Our goal will be to find the top 10 pages by the number of requests per day in English Wikipedia, but also to support searching for an arbitrary word so we can show how, for example, the number of requests for the wikipedia article about “myspace” will compare to the article about “facebook” (2008 to 2015).

To do that in MySQL we will have to load it as is into MySQL. The files are distributed with the date part encoded. The uncompressed size of all files is > 10TB. Here are the possible steps (as per our typical MySQL pipeline):

  1. Uncompress the file and run “LOAD DATA INFILE” into a staging (temporary) table:
    load data local infile '$file'
    into table wikistats.wikistats_full CHARACTER SET latin1
    FIELDS TERMINATED BY ' '
    (project_name, title, num_requests, content_size)
    set request_date = STR_TO_DATE('$datestr', '%Y%m%d %H%i%S');
  2. Aggregate with “insert into” a final table
    insert into wikistats.wikistats_by_day
    select date(request_date) as request_day, title, count(*), sum(num_requests)
    from wikistats.wikistats_full
    group by request_day, title;
  3. Somehow url decode the title (may be using UDF).

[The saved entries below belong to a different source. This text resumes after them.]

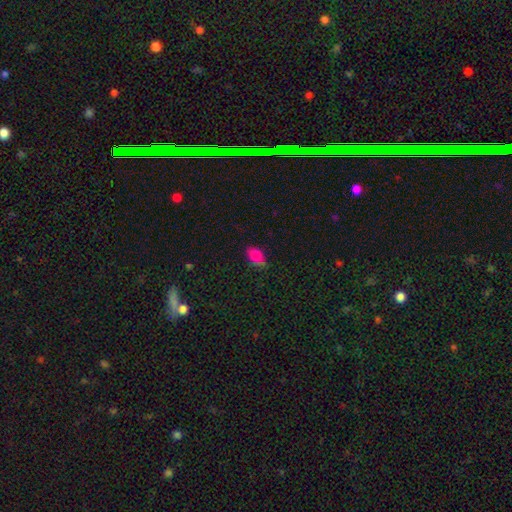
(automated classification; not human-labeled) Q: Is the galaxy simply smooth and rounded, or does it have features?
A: smooth — 80%.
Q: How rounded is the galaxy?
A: in between — 86%.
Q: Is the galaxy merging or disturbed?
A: none — 68%.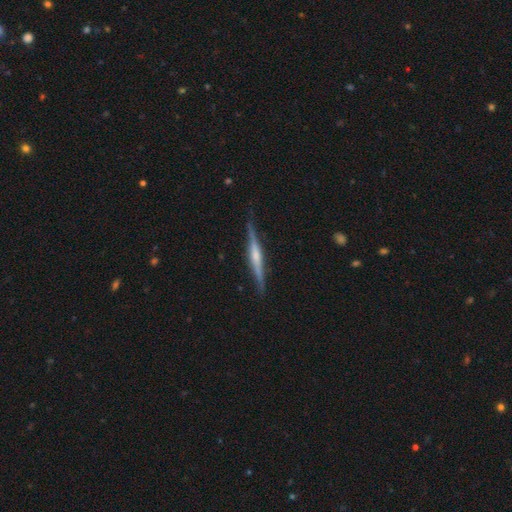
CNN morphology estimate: smooth_or_featured: featured or disk (p=0.69) [alt: smooth p=0.26]
disk_edge_on: yes (p=0.97) [alt: no p=0.03]
edge_on_bulge: rounded (p=0.56) [alt: none p=0.24]
merging: none (p=0.86) [alt: minor disturbance p=0.11]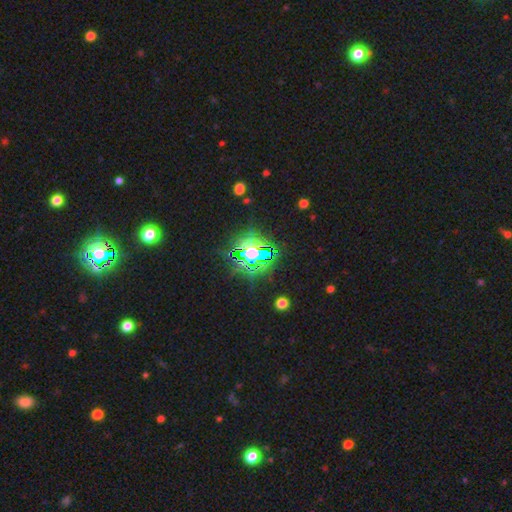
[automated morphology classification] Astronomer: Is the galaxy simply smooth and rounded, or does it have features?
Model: star or artifact — 77%.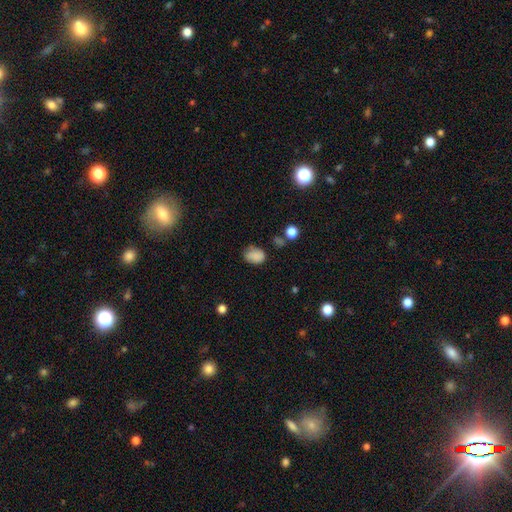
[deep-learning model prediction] A smooth galaxy with no disk features (83%) that is in between round and cigar-shaped (68%).

Vote fractions:
- Smooth or featured? smooth: 83% / star or artifact: 10% / featured or disk: 6%
- How rounded? in between: 68% / round: 31% / cigar-shaped: 1%
- Merging? none: 64% / minor disturbance: 26% / major disturbance: 6% / merger: 4%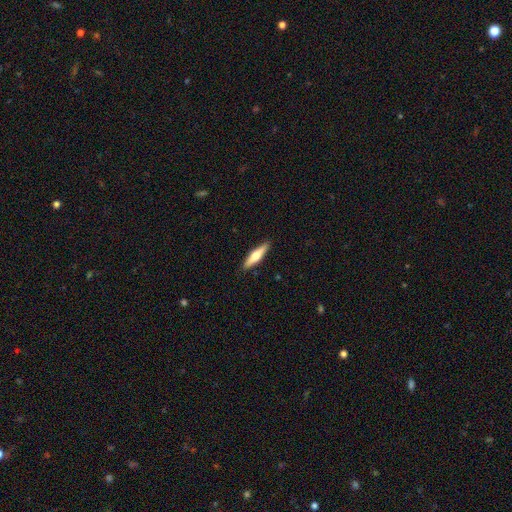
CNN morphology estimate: Smooth or featured? smooth (51%)
How rounded? cigar-shaped (77%)
Merging? none (90%)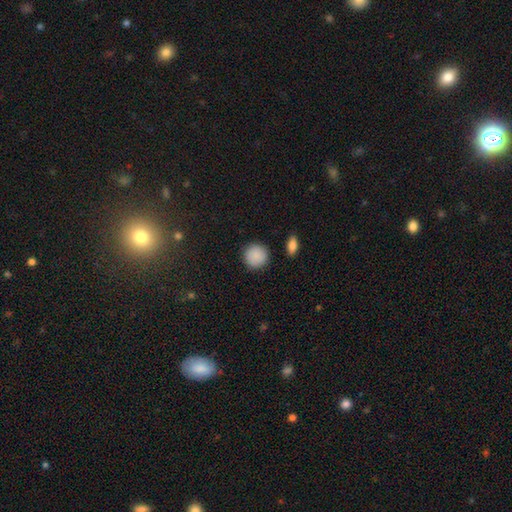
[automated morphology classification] smooth-or-featured: smooth: 88% | star or artifact: 8% | featured or disk: 4%
  how-rounded: round: 93% | in between: 6% | cigar-shaped: 1%
  merging: none: 90% | minor disturbance: 6% | major disturbance: 2% | merger: 1%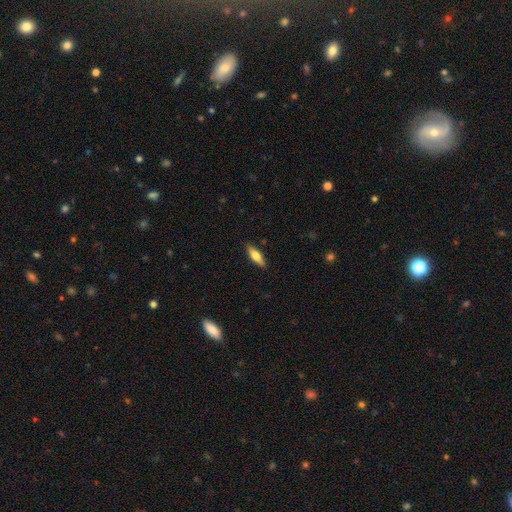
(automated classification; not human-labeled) This appears to be a smooth galaxy with no disk features (66%) that is in between round and cigar-shaped (52%). Merging: none (88%).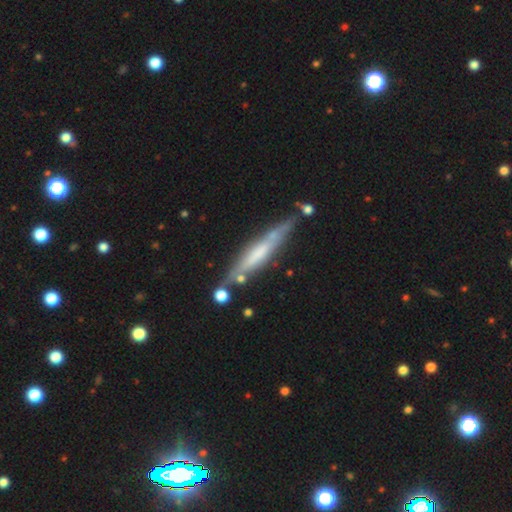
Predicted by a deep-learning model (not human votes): smooth-or-featured: featured or disk: 60% | smooth: 34% | star or artifact: 6%
  disk-edge-on: yes: 87% | no: 13%
    edge-on-bulge: none: 50% | boxy: 30% | rounded: 21%
  merging: none: 71% | minor disturbance: 17% | merger: 8% | major disturbance: 5%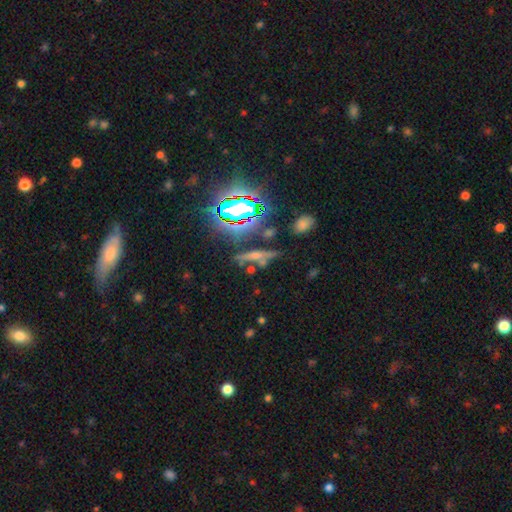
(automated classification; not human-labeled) This appears to be a smooth galaxy with no disk features (38%). Merging: none (67%).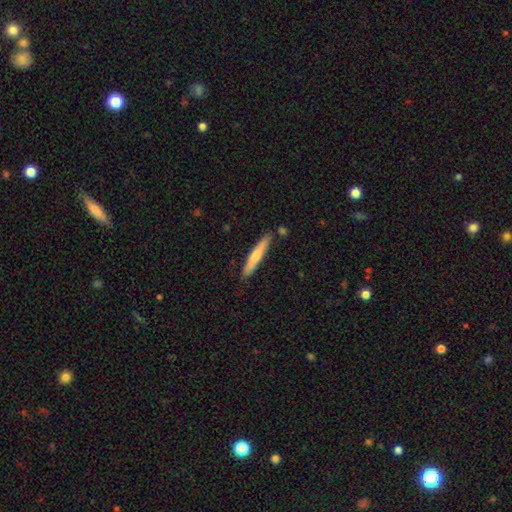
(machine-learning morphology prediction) The model was most divided on "smooth or featured": smooth: 64%, featured or disk: 31%, star or artifact: 5%. More confident: how rounded — cigar-shaped (93%); merging — none (84%).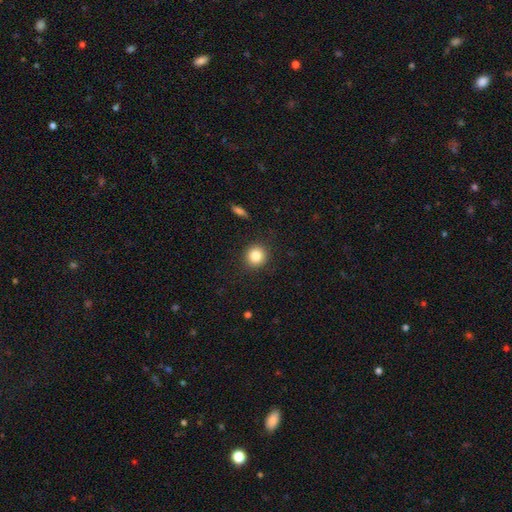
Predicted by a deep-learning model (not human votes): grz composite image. It shows a smooth galaxy with no disk features (83%) that is round (92%). Merging: none (90%).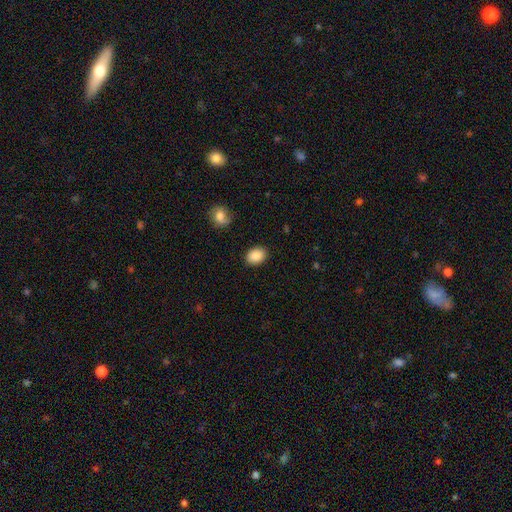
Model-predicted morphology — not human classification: Smooth or featured? smooth (88%)
How rounded? in between (68%)
Merging? none (88%)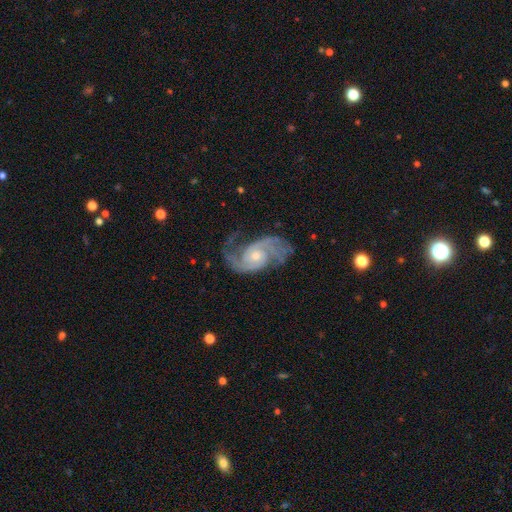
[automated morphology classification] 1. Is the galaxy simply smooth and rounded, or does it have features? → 91% featured or disk, 5% star or artifact, 5% smooth.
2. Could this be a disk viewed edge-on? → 97% no, 3% yes.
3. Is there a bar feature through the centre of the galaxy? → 65% no, 29% weak, 5% strong.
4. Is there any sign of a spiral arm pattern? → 98% yes, 2% no.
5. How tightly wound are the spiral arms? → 50% medium, 32% tight, 18% loose.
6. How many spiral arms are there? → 65% 2, 16% 3, 8% can't tell, 4% 4, 4% 1, 3% more than 4.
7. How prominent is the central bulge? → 49% small, 46% moderate, 2% large, 2% none, 1% dominant.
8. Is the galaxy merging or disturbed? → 65% none, 20% minor disturbance, 13% major disturbance, 2% merger.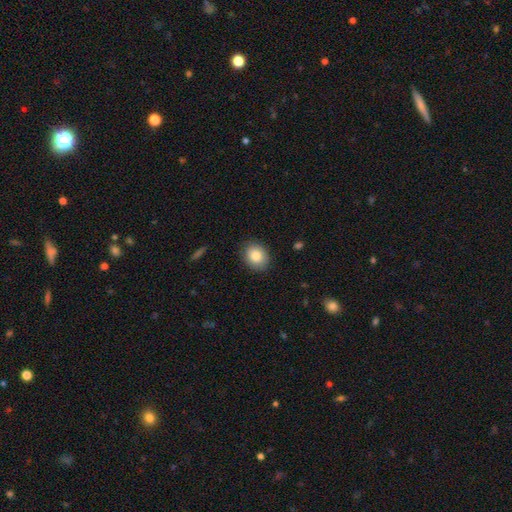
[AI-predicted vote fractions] Q: Smooth or featured?
A: smooth (84%); runner-up: star or artifact (8%)
Q: How rounded?
A: round (55%); runner-up: in between (44%)
Q: Merging?
A: none (88%); runner-up: minor disturbance (9%)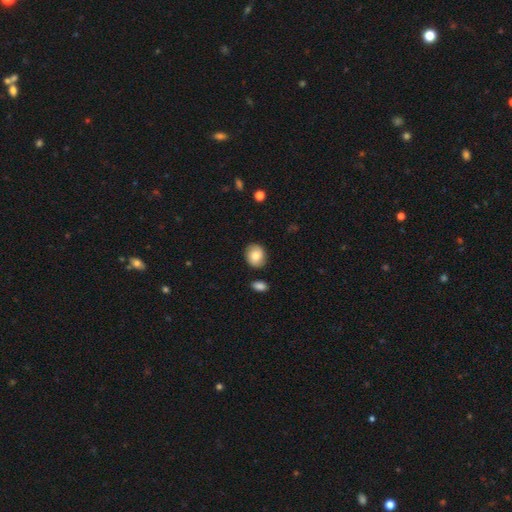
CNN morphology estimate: Overall: smooth (77%). How rounded: round (66%; in between 32%). Merging: none (82%).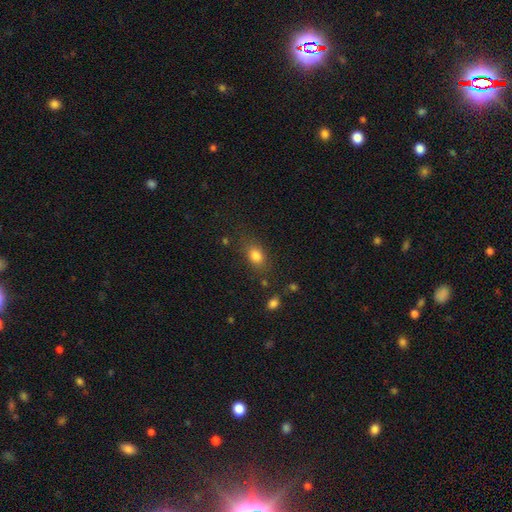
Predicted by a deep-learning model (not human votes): smooth 82%, star or artifact 11%, featured or disk 8%. Down the decision tree: how rounded — in between (71%); merging — none (74%).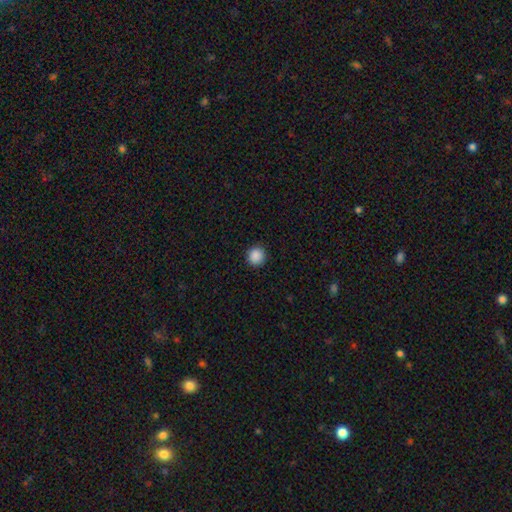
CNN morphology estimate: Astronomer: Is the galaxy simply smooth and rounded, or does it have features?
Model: smooth — 89%.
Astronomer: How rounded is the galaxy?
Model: round — 94%.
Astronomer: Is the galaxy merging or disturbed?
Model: none — 92%.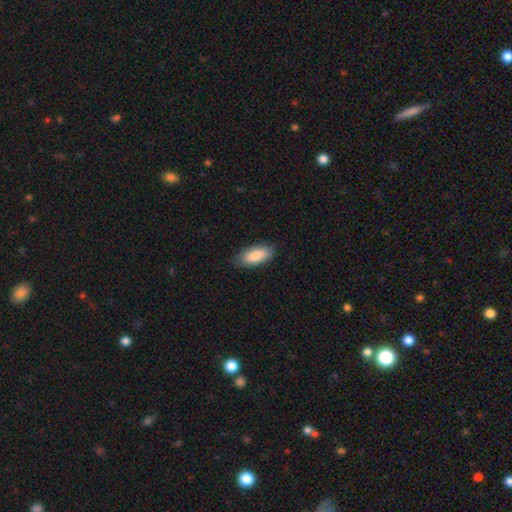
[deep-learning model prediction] smooth 87%, featured or disk 8%, star or artifact 6%. Down the decision tree: how rounded — in between (86%); merging — none (84%).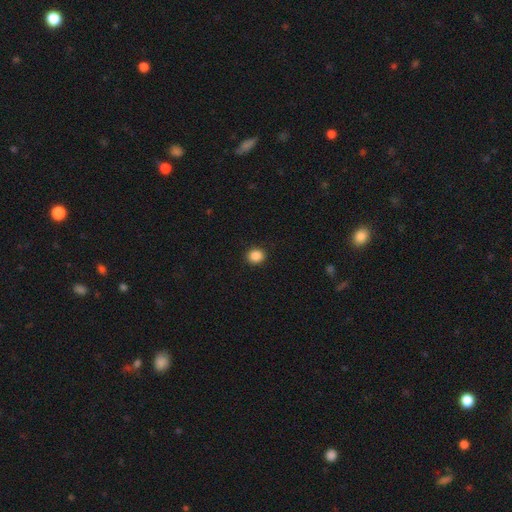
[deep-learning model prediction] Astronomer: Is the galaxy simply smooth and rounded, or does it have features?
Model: smooth — 87%.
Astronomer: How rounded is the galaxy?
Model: round — 77%.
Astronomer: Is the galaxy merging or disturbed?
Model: none — 92%.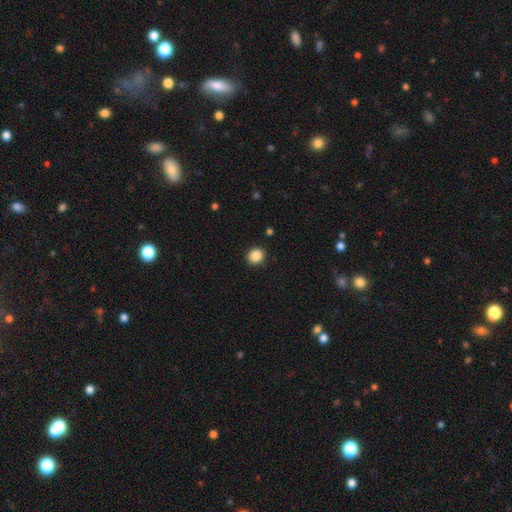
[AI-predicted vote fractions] This appears to be a smooth galaxy with no disk features (87%) that is round (82%). Merging: none (91%).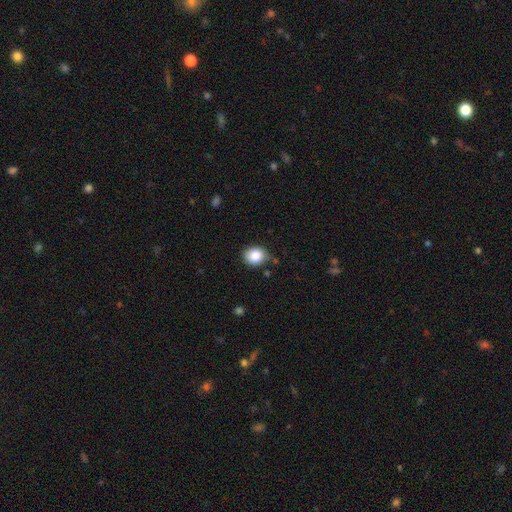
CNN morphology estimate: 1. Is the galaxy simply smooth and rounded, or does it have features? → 86% smooth, 9% star or artifact, 5% featured or disk.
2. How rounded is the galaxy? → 63% round, 36% in between, 1% cigar-shaped.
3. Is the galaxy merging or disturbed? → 79% none, 15% minor disturbance, 3% major disturbance, 3% merger.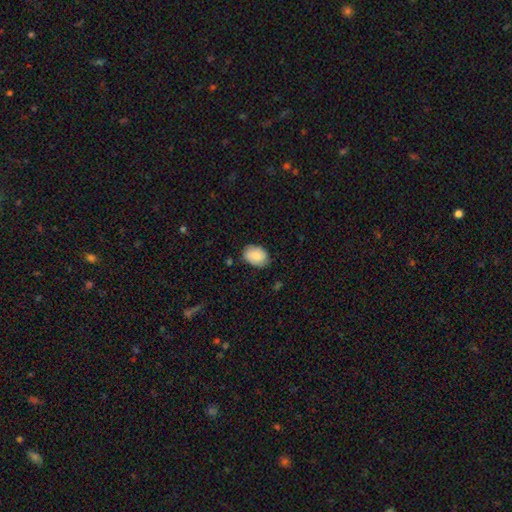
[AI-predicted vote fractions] Smooth or featured: smooth — 83% (featured or disk — 11%)
How rounded: in between — 78% (round — 21%)
Merging: none — 79% (minor disturbance — 17%)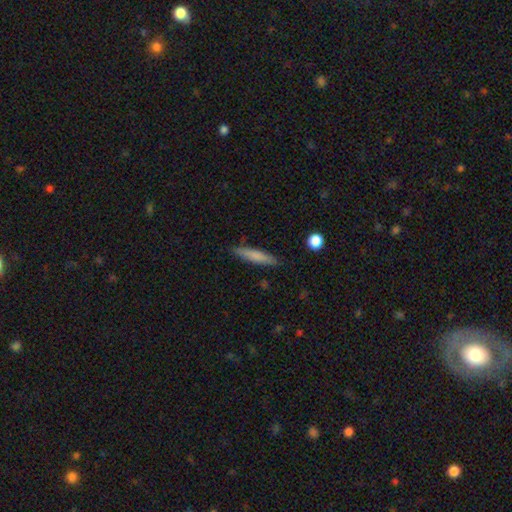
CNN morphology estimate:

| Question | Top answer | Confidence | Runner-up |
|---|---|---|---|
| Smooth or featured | smooth | 73% | featured or disk (21%) |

This is a big overhead. We will uncompress and transform the data into MySQL just to discard most if it.

According to my calculations it should table > 1 month to do the whole pipeline for 6 years of data (this time does not include the uncompress time and does not include the load time depreciation as the table get bigger and bigger and indexes need to be updated). There are a lots of things we can do here to speed it up of course, i.e., load into different MySQL instances, load into MEMORY table first, then group by into InnoDB, etc.

But one of the easiest ways here will be using Apache Spark and Python script (pyspark). Pyspark can read the original gziped text files, query those text files with SQL, apply any filters, functions, i.e. urldecode, group by day and save the resultset into MySQL.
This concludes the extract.